In the lawsuit, Zaal argued that the cafe’s use of the ax logo and other similar iconography “deceptively confuses unsuspecting customers.”
However, U.S. District Judge Leo T. Sorokin ruled on October 27, 2023 that the coffee shop did “nothing” to imitate U.S. Ghost Adventures’ operations and said the company does not trademark the word “Lizzie.”
Pictured: The entrance to the Lizzie Borden House, which changed hands in 2021
Just down the street is Miss Lizzie’s Coffee, which also uses aspects of Lizzie Borden’s story in its business
Sorokin also pointed out that the ax logo used by Miss Lizzie’s Coffee was different from the one on the hotel’s sign.
Zaal appealed this decision, but lost again in November 2024, when a three-judge panel of the First Circuit Court of Appeals agreed with the lower court’s ruling.
“Ghost Adventures’ challenge to the court’s assessment of the strength of the numbers is dogged by legal confusion,” Judge Bruce Selya wrote in his opinion. “We don’t have to go any further.”
More recently, Zaal filed a $50,000 defamation suit against Joseph Pereira, the owner of the Lizzie Borden-themed coffee shop, and an unknown author of a Facebook page that has posted scathing criticism of US Ghost Adventures.
Zaal brought the latest case to Bristol County Superior Court in July, claiming Pereira defamed him in a lawsuit Article from March that ran in New Bedford’s WBSM.
In the interview, Pereira slammed Zaal and his company for what he described as “bullying tactics.”

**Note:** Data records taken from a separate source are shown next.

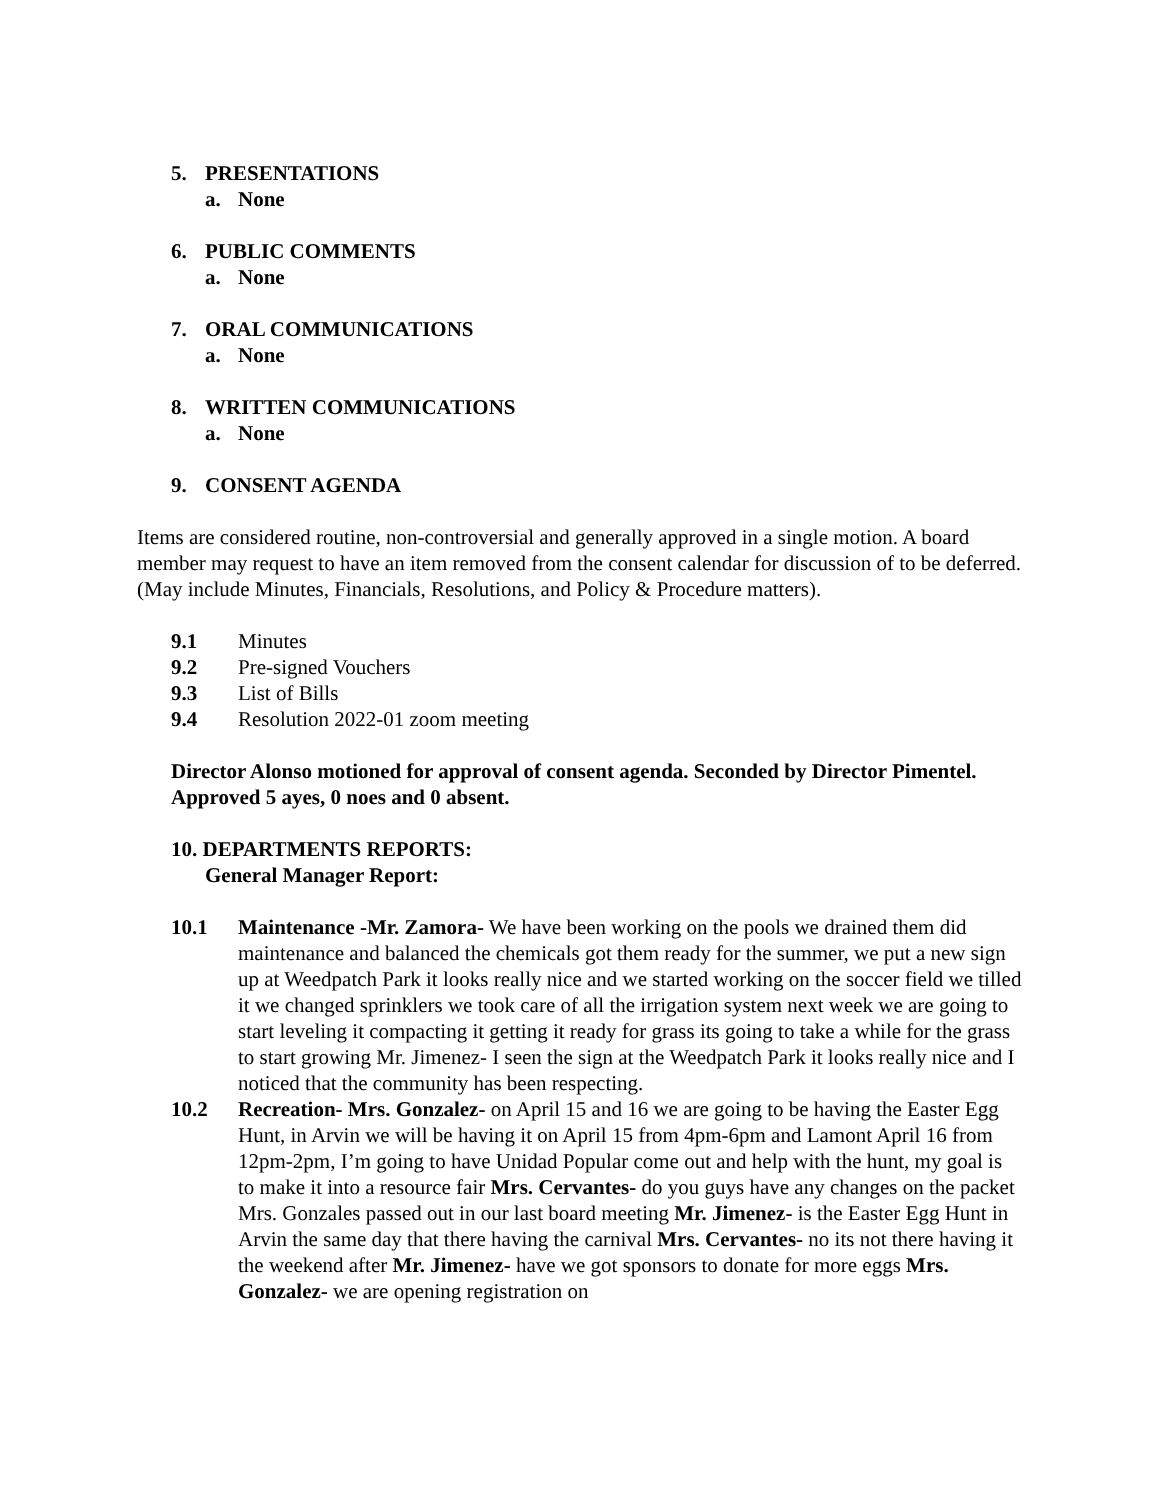5. PRESENTATIONS
a. None
6. PUBLIC COMMENTS
a. None
7. ORAL COMMUNICATIONS
a. None
8. WRITTEN COMMUNICATIONS
a. None
9. CONSENT AGENDA
Items are considered routine, non-controversial and generally approved in a single motion. A board member may request to have an item removed from the consent calendar for discussion of to be deferred. (May include Minutes, Financials, Resolutions, and Policy & Procedure matters).
9.1 Minutes
9.2 Pre-signed Vouchers
9.3 List of Bills
9.4 Resolution 2022-01 zoom meeting
Director Alonso motioned for approval of consent agenda. Seconded by Director Pimentel. Approved 5 ayes, 0 noes and 0 absent.
10. DEPARTMENTS REPORTS:
General Manager Report:
10.1 Maintenance -Mr. Zamora- We have been working on the pools we drained them did maintenance and balanced the chemicals got them ready for the summer, we put a new sign up at Weedpatch Park it looks really nice and we started working on the soccer field we tilled it we changed sprinklers we took care of all the irrigation system next week we are going to start leveling it compacting it getting it ready for grass its going to take a while for the grass to start growing Mr. Jimenez- I seen the sign at the Weedpatch Park it looks really nice and I noticed that the community has been respecting.
10.2 Recreation- Mrs. Gonzalez- on April 15 and 16 we are going to be having the Easter Egg Hunt, in Arvin we will be having it on April 15 from 4pm-6pm and Lamont April 16 from 12pm-2pm, I’m going to have Unidad Popular come out and help with the hunt, my goal is to make it into a resource fair Mrs. Cervantes- do you guys have any changes on the packet Mrs. Gonzales passed out in our last board meeting Mr. Jimenez- is the Easter Egg Hunt in Arvin the same day that there having the carnival Mrs. Cervantes- no its not there having it the weekend after Mr. Jimenez- have we got sponsors to donate for more eggs Mrs. Gonzalez- we are opening registration on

He also warned potential witnesses who might plan to make allegedly false statements on behalf of US Ghost Adventures that he would charge them with perjury.

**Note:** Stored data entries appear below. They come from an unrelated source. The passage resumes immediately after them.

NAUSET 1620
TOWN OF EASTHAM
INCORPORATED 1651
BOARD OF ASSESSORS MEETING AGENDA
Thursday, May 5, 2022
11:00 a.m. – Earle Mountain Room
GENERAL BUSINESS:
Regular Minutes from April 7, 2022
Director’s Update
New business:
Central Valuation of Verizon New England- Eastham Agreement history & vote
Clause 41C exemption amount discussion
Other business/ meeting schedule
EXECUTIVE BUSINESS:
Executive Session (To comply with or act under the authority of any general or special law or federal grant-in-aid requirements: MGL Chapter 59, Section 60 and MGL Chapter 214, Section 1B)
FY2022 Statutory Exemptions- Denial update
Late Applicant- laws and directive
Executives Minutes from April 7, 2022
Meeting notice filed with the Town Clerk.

Pereira added that he would write a book titled Miss Lizzie & Me, which will “cover some of the intricacies of it all and the truth of what really happens with these so-called ghost adventures.”
US Ghost Adventures argued that these statements are defamatory, especially since Pereira accused Zaal’s company of perjury.
As part of that case, Zaal also sued the person behind the “Boycott the Lizzie Borden House” Facebook page.
Pictured: the interior of Miss Lizzie’s Coffee Shop, which can continue to operate because both lawsuits are pending against it
Joseph Pereira, the owner of Lizzie’s Coffee Shop, is pictured here in a mugshot. After being involved in a lengthy legal battle with Lance Zaal, the owner of the Lizzie Borden House, he claimed that his criminal record was leaked by a witness from Zaal’s company to embarrass him.
That since-deleted page called Zaal a “liar” and the company “unethical and predatory,” according to court documents.
No one appeared in court to represent “Boycott the Lizzie Borden House” and Meta, Facebook’s parent company, declined to reveal the identity of the page’s creator “except in response to a valid subpoena,” according to the civil complaint.
As for his part in the case, Pereira tried but failed to dismiss the defamation charges against him.
Pereira also argued in an appeal brief filed in July that a US Ghost Adventures witness spread his “criminal record across the Internet and [sent] copies to various suppliers and agencies [Pereira] used’ in the hope of embarrassing him.
He has been charged with theft about three dozen times since 1982. He was last arrested in December 2019, reported The Herald Newsa local newspaper from Massachusetts.
In 1996, Pereira pleaded guilty to stealing more than $119,000 from more than a dozen people and spent 15 months in prison, The Herald News and The Standard-Times reported.
Both the federal trademark case and the defamation case are open and ongoing, according to court records.
And the battle to be the one to make money off the Lizzie Borden murders is expected to continue, as the murder case is one of Fall River’s main claims to fame.